Well, this past weekend was a busy, but happy and blessed, one for me.
On Saturday morning I celebrated the Mass at St Mary the Virgin, Arlington, of which I am Pastor Emeritus. (Someone, by the way, defined “Emeritus” as meaning “used to be”!) My successor, Father Timothy Perkins, was taking a well-deserved weekend away. At this Mass I baptized Arti Piland and her two little boys, Peyton Andrew and Preston Andrew. This was really some unfinished business that, for a variety of reasons, I could not complete before my retirement; so I was happy indeed to be able to take care of it at last. The Piland family has been a very important part in the life of the Parish for almost three decades. I first knew Andrew, now Arti’s husband, when he was a boy and a young altar server; and now, emulating his patron saint who, so momentously, brought his brother Simon Peter to Jesus, he has brought his wife and children into the Catholic Church.
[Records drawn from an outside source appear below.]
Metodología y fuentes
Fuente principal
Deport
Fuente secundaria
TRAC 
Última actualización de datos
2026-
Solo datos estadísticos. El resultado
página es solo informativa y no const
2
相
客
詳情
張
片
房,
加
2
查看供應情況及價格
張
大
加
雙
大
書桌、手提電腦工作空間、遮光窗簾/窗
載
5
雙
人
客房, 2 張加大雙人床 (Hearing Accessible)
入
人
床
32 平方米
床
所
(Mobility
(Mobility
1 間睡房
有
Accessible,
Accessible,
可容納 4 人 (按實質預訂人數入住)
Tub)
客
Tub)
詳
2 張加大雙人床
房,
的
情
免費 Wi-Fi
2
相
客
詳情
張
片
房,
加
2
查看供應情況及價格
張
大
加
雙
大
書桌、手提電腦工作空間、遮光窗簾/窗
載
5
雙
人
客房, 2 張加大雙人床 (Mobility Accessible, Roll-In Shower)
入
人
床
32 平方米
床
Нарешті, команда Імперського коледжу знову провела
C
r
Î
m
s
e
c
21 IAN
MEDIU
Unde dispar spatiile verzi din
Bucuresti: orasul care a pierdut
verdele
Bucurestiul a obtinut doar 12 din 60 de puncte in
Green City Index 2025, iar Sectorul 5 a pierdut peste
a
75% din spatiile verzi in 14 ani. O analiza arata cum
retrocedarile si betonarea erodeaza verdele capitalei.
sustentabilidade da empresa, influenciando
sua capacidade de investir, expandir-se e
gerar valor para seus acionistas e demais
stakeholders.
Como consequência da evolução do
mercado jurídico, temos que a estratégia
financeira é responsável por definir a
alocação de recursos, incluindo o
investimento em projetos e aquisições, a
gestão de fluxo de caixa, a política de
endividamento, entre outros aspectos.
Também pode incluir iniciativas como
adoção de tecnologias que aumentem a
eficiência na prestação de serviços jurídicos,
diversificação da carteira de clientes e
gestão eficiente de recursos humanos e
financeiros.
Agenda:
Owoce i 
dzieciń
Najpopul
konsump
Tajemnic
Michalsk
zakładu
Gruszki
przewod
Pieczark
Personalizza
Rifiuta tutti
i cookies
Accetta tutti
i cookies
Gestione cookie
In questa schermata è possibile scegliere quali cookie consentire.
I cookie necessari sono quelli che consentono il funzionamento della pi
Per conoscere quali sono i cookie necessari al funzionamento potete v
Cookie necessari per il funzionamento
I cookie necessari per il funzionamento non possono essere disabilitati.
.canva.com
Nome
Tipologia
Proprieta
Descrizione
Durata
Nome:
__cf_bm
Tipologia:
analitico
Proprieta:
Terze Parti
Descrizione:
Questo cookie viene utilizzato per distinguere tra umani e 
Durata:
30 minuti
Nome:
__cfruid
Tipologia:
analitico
After the Mass, Julie and Phil – Andrew’s parents – provided refreshments at their home; and, after an hour in the confessional, I joined José who had gone ahead with them there. Having kept the Eucharistic fast before Mass, the consumption of a couple of glasses of champagne before anything else was a (shall we say?) heart-warming experience.
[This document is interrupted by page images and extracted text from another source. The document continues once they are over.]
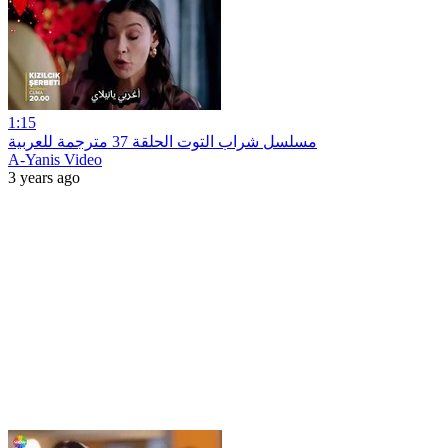
1:15
مسلسل شراب التوت الحلقة 37 مترجمة للعربية
A-Yanis Video
3 years ago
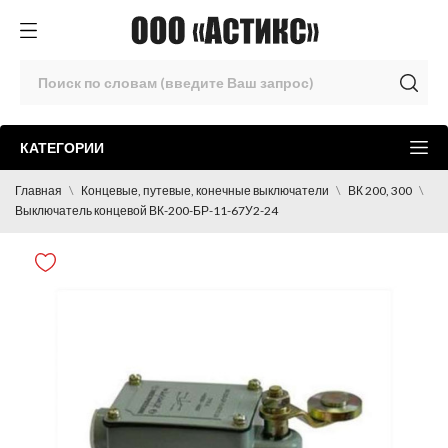
КАТЕГОРИИ
Главная
Концевые, путевые, конечные выключатели
ВК 200, 300
Выключатель концевой ВК-200-БР-11-67У2-24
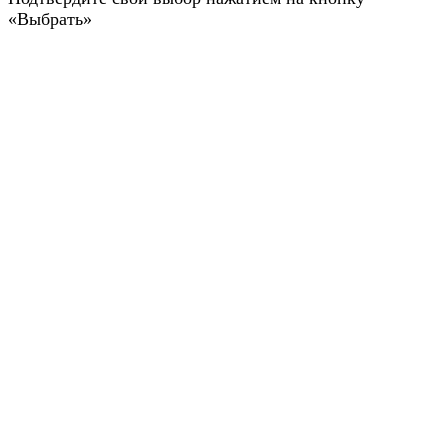
«Выбрать»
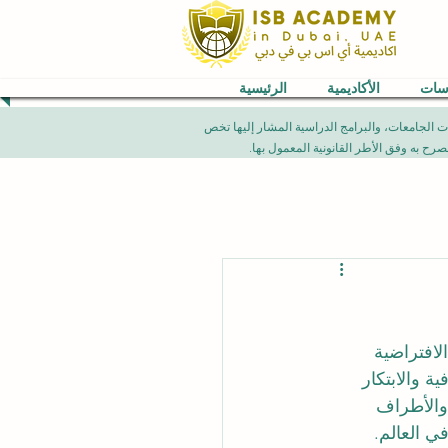
اسات
الأكاديمية
الرئيسية
VB) العالمية. إن الإنجازات الأكاديمية، تصنيفات الجامعات، والبرامج الدراسية المشار إليها تخص
لافتراضية 
 والابتكار 
 والأطراف 
ي العالم.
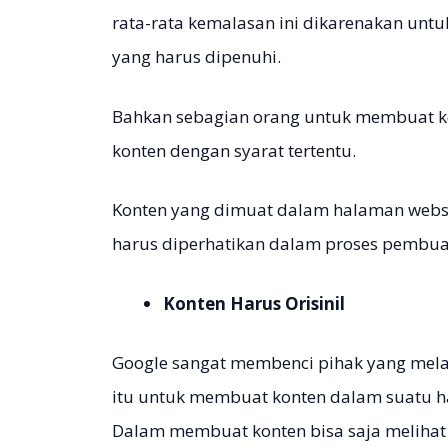
rata-rata kemalasan ini dikarenakan unt
yang harus dipenuhi.
Bahkan sebagian orang untuk membuat k
konten dengan syarat tertentu.
Konten yang dimuat dalam halaman websit
harus diperhatikan dalam proses pembuat
Konten Harus Orisinil
Google sangat membenci pihak yang melak
itu untuk membuat konten dalam suatu hal
Dalam membuat konten bisa saja melihat k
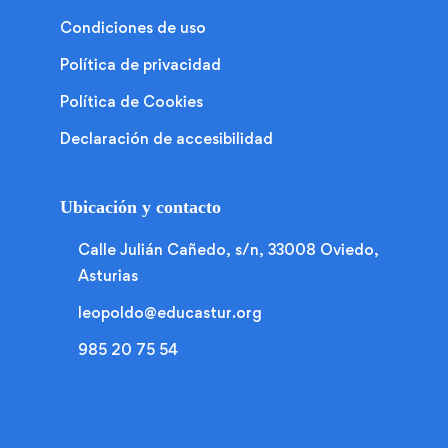
Condiciones de uso
Política de privacidad
Política de Cookies
Declaración de accesibilidad
Ubicación y contacto
Calle Julián Cañedo, s/n, 33008 Oviedo,
Asturias
leopoldo@educastur.org
985 20 75 54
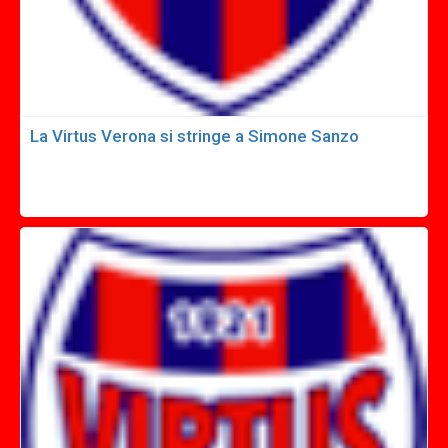
La Virtus Verona si stringe a Simone Sanzo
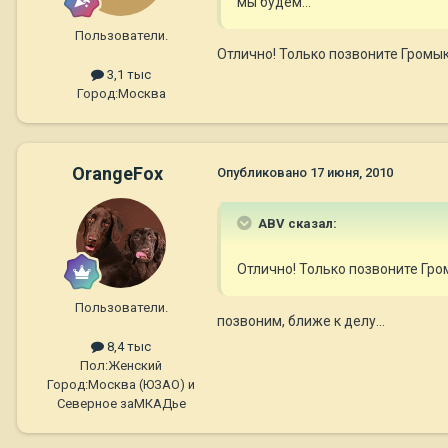
мы будем...
Пользователи.
Отлично! Только позвоните Громыко 
3,1 тыс
Город:
Москва
OrangeFox
Опубликовано
17 июня, 2010
ABV сказал:
Отлично! Только позвоните Громы
Пользователи.
позвоним, ближе к делу...
8,4 тыс
Пол:
Женский
Город:
Москва (ЮЗАО) и
Северное заМКАДье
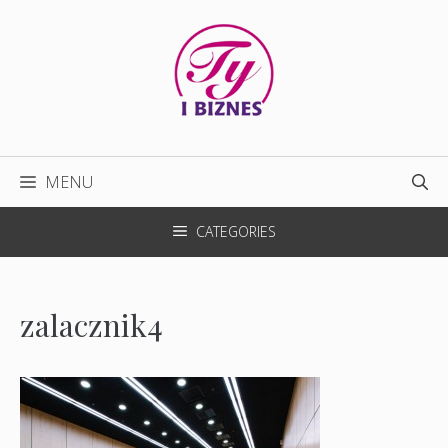
Przejdź
do
treści
MENU
CATEGORIES
zalacznik4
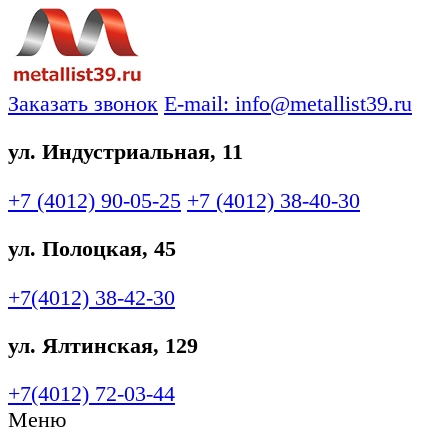
Заказать звонок
E-mail: info@metallist39.ru
ул. Индустриальная, 11
+7 (4012)
90-05-25
+7 (4012)
38-40-30
ул. Полоцкая, 45
+7(4012)
38-42-30
ул. Ялтинская, 129
+7(4012)
72-03-44
Меню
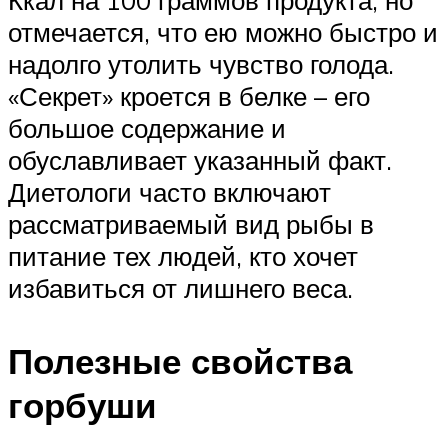
отмечается, что ею можно быстро и
надолго утолить чувство голода.
«Секрет» кроется в белке – его
большое содержание и
обуславливает указанный факт.
Диетологи часто включают
рассматриваемый вид рыбы в
питание тех людей, кто хочет
избавиться от лишнего веса.
Полезные свойства
горбуши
On Saturday evening I was the celebrant and preacher at the Vigil Mass at Immaculate Conception, in the neighboring city of Grand Prairie. Immaculate Conception is a vibrant and busy parish – perhaps eighty per cent Hispanic in membership, and vastly different in culture and style from St Mary the Virgin. It is always a great joy to be there, for it is a welcoming and hugely appreciative community. This Saturday evening Mass was a particularly wonderful occasion, for we had all the happiness of First Holy Communions for a very large group of children who processed in wrapped devotion and in their lovely dresses, tiaras and neatly pressed suits. The church was packed, with people standing in the side-aisles and in the narthex; and the pride and joy of the parents was manifest. The Mass being ended, there were innumerable gifts to be blessed – Bibles in Spanish and English, rosaries, medals, crucifixes. But even that did not complete my responsibilities: every one of the little First Communicants (and/or their parents!) wanted to have his or her photograph taking standing beside me before the altar. I was dazed and almost blinded by the countless photo-flashes in such quick succession!
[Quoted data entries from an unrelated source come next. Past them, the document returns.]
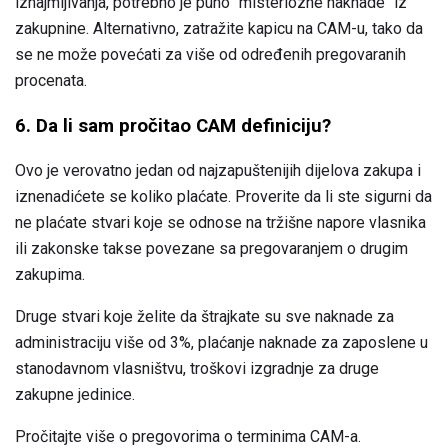
iznajmljivanja, potrebno je puno "misteriozne naknade" iz
zakupnine. Alternativno, zatražite kapicu na CAM-u, tako da
se ne može povećati za više od određenih pregovaranih
procenata.
6. Da li sam pročitao CAM definiciju?
Ovo je verovatno jedan od najzapuštenijih dijelova zakupa i
iznenadićete se koliko plaćate. Proverite da li ste sigurni da
ne plaćate stvari koje se odnose na tržišne napore vlasnika
ili zakonske takse povezane sa pregovaranjem o drugim
zakupima.
Druge stvari koje želite da štrajkate su sve naknade za
administraciju više od 3%, plaćanje naknade za zaposlene u
stanodavnom vlasništvu, troškovi izgradnje za druge
zakupne jedinice.
Pročitajte više o pregovorima o terminima CAM-a.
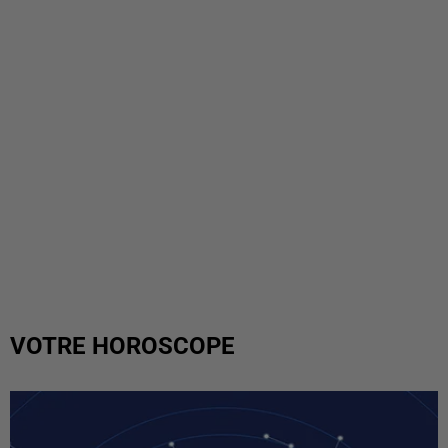
VOTRE HOROSCOPE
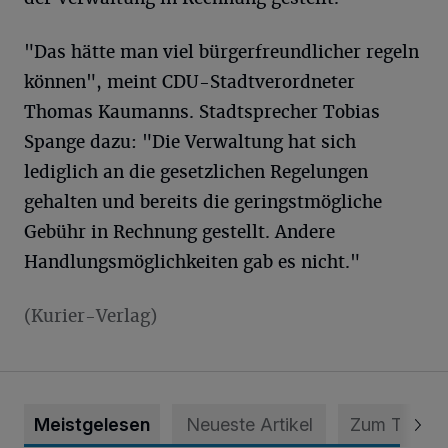
"Das hätte man viel bürgerfreundlicher regeln
können", meint CDU-Stadtverordneter
Thomas Kaumanns. Stadtsprecher Tobias
Spange dazu: "Die Verwaltung hat sich
lediglich an die gesetzlichen Regelungen
gehalten und bereits die geringstmögliche
Gebühr in Rechnung gestellt. Andere
Handlungsmöglichkeiten gab es nicht."
(Kurier-Verlag)
Meistgelesen
Neueste Artikel
Zum Thema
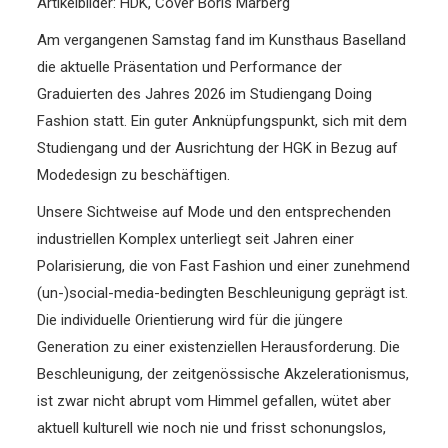
Artikelbilder: HDK, Cover Boris Marberg
Am vergangenen Samstag fand im Kunsthaus Baselland
die aktuelle Präsentation und Performance der
Graduierten des Jahres 2026 im Studiengang Doing
Fashion statt. Ein guter Anknüpfungspunkt, sich mit dem
Studiengang und der Ausrichtung der HGK in Bezug auf
Modedesign zu beschäftigen.
Unsere Sichtweise auf Mode und den entsprechenden
industriellen Komplex unterliegt seit Jahren einer
Polarisierung, die von Fast Fashion und einer zunehmend
(un-)social-media-bedingten Beschleunigung geprägt ist.
Die individuelle Orientierung wird für die jüngere
Generation zu einer existenziellen Herausforderung. Die
Beschleunigung, der zeitgenössische Akzelerationismus,
ist zwar nicht abrupt vom Himmel gefallen, wütet aber
aktuell kulturell wie noch nie und frisst schonungslos,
I was back at St Mary the Virgin for the early Mass on Sunday morning. Then I sang the Solemn Mass, and preached, at 10:30. We began by singing in procession Stuckey Coles’ great hymn “Ye who claim the Faith of Jesus”, sung to the fabulous American tune Julion by David Hurd. The procession culminated with the May Crowning of the image of Mary by children who carried flowers. The concelebrant at the Mass was Father Gerard-Mary Anyanwu, visiting from Nigeria and a long-standing friend of the parish and personally.
Our Council of the Knights of Columbus (and what splendid and indefatigable work they do for the Parish and for the wider Church) arranges a luncheon for the congregation twice a month; and this Sunday was such and occasion. So it was wonderful for José and me to be able to spend time over lunch meeting so many beloved members of the Parish Family whom we have missed in recent months.
After a short afternoon nap I returned to Arlington once more to celebrate and preach the evening Mass at St Mary the Virgin, with a congregation of some 150 present.
It as a full and wonderful weekend, and I enjoyed every moment of it. But I think that I can understand what Karl Kraus meant when he said “When the end of the world comes, I want to be living in retirement.” (You don’t know who Karl Kraus was? You might want to read The Last Days of Mankind: Karl Kraus and his Vienna, published by Macmillan/St Martin’s Press in 1967, by my late brother-in-law Frank Field.)